◆ RECORDS SUPPLIED
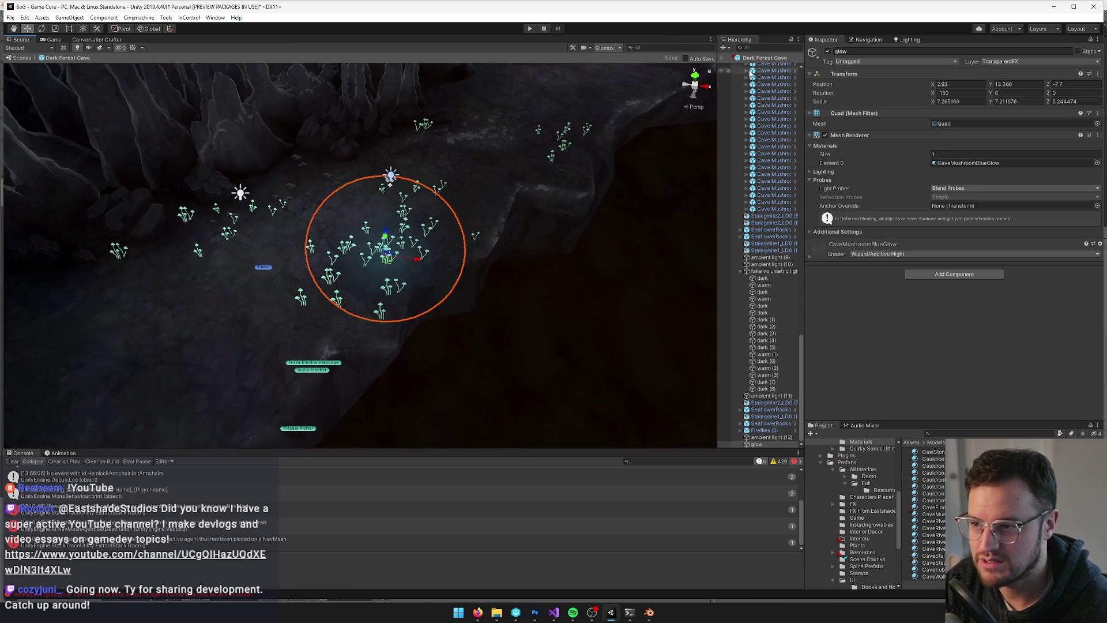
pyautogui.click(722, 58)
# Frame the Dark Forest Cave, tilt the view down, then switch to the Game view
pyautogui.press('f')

==

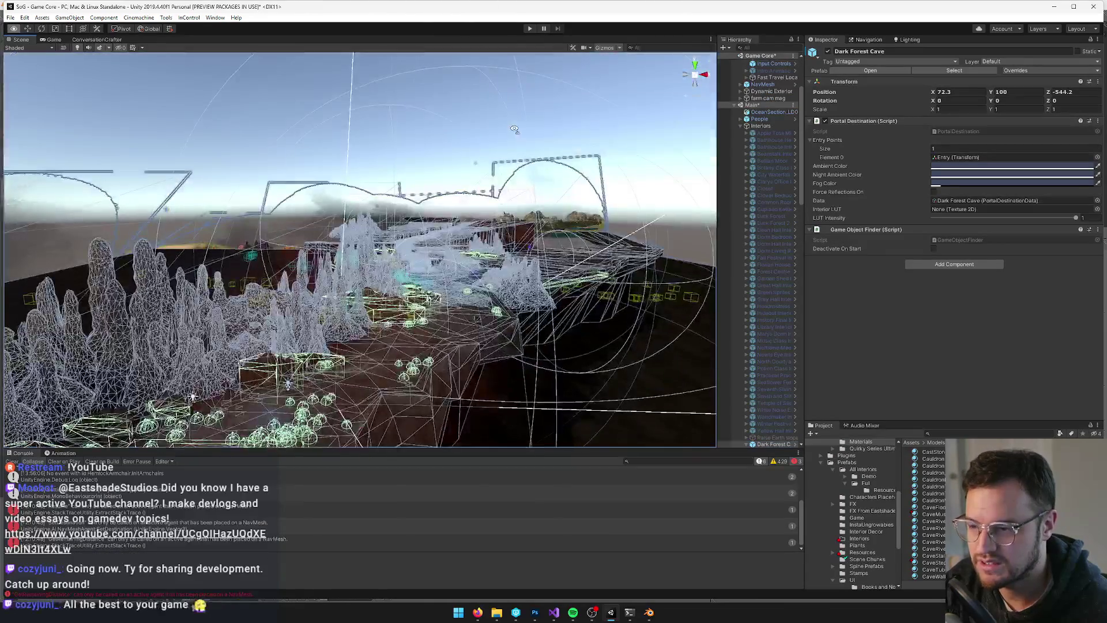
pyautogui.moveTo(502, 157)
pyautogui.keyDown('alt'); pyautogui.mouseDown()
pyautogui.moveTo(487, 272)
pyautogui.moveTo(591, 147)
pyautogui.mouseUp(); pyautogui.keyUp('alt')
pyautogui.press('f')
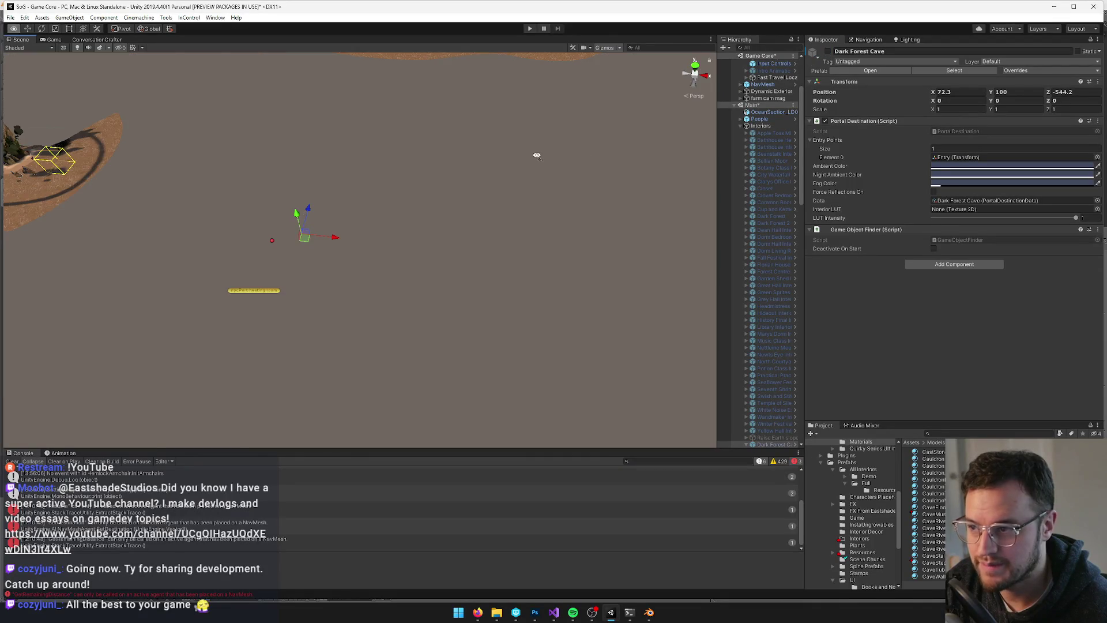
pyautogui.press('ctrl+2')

◆ HOW TO COMPLETE THIS TASK
Return the stretch of data that begins with the line showing "pyautogui.moveTo(591, 147)" and goes on through the line showing "pyautogui.press('ctrl+2')", exactly, with pictures removed.

◆ RESPONSE
pyautogui.moveTo(591, 147)
pyautogui.mouseUp(); pyautogui.keyUp('alt')
pyautogui.press('f')
pyautogui.press('ctrl+2')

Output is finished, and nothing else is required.